The analysis below shows the relationship between the number of at bats (AB) and the number of times the player got on base. I defined a new, temporary stat called Gets on Base (GOB) as Total hits (TH), Walks (BB) and HBP. It’s basically OBP without the divisor \[GOB=TH+BB+HBP\].
df$GOB<-df$TH+df$BB+df$HBP
ggplot(df,aes(x=AB, y=TH, label=Player)) +
geom_smooth(method = "lm", se = FALSE)+
geom_point(color = "blue", size = 2)+
geom_label_repel(aes(label = Player),
box.padding = 0.35,
point.padding = 0.5,
segment.color = 'grey50') +
ggtitle("Total Hits by At Bats")+
xlab("Total At Bats")+
ylab("Hits")
The horizontal axis shows players by ABs and the vertical shows the number of times the player gets on base. We can then use a simple linear model to explore the relationship between a player’s at bats and how likely it is that they will get on base. The line on the plot is the linear relationship between ABs and getting on base for the team. If a player is on or near the line, she is performing where she should be. If she’s well above, then she is over performing because her at bats are more likely to lead to getting on base. If a player is well below the line, she is under performing and her at bats are less likely to result in getting on base. An over performing player should be batting higher in the order and an under performing player might need to work on increasing batting power and/or plate discipline.
In our league, we can bat all players (13) for league games, but for competitive tournament we only bat 9, with one designated player who can play on the field bit not bat in the lineup. When batting 9 players, batters who are on the line or above should be on the order, batters who are below should be designated players who play defensively but not in the batting order.
Just as we can use a simple predictive model to show how likely it is that a player’s plate will predict getting on base, we can use a predictive model to show how likely it is that a plate appearance will lead to a the batter scoring a run. As with the previous analysis, players who are on or near the line are doing well, players who are well above the line are over performing, and those who are below are under performing.
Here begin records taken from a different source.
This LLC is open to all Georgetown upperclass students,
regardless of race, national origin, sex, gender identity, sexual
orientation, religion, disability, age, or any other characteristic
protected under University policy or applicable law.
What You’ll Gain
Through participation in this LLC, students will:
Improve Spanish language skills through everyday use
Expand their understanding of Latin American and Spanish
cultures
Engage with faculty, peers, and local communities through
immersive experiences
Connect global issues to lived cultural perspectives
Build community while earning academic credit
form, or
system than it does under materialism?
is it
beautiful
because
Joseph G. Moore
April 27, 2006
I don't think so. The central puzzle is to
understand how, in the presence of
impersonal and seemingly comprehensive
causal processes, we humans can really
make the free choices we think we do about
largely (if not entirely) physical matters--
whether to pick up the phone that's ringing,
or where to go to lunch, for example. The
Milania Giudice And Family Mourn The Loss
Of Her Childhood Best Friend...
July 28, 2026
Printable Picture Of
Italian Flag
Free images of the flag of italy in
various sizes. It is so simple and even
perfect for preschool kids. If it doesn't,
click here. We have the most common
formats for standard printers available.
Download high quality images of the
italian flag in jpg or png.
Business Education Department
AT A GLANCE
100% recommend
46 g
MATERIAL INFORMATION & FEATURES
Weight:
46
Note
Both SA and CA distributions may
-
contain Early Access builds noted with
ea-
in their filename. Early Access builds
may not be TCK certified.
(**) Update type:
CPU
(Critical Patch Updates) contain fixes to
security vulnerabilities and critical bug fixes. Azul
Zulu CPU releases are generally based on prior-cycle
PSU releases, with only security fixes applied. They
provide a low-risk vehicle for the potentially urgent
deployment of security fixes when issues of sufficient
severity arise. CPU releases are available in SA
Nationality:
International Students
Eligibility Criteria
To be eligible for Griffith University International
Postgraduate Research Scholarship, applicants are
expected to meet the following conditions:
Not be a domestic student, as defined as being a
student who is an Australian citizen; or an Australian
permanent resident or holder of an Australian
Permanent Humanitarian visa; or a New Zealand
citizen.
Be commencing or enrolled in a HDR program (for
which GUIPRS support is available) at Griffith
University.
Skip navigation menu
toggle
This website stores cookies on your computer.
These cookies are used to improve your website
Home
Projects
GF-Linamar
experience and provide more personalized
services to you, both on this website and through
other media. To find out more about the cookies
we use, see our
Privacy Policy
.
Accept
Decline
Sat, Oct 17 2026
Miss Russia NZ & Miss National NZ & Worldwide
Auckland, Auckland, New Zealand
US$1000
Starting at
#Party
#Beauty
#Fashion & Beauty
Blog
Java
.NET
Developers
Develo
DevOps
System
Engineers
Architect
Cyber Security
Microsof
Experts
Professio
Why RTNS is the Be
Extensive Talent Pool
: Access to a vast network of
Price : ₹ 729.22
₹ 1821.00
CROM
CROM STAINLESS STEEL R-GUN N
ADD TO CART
ggplot(df,aes(x=AB, y=R, label=Player)) +
geom_smooth(method = "lm", se = FALSE)+
geom_point(color = "blue", size = 2)+
geom_label_repel(aes(label = Player),
box.padding = 0.35,
point.padding = 0.5,
segment.color = 'grey50') +
ggtitle("Runs by At Bats")+
xlab("Total At Bats")+
ylab("Runs")
I’m not trying to run SABR metrics for the U19 team, mostly I wanted to try some new things in R (plotting names on the with ggrepel), but I will be curious to see if this analysis helps the team in the next tournament.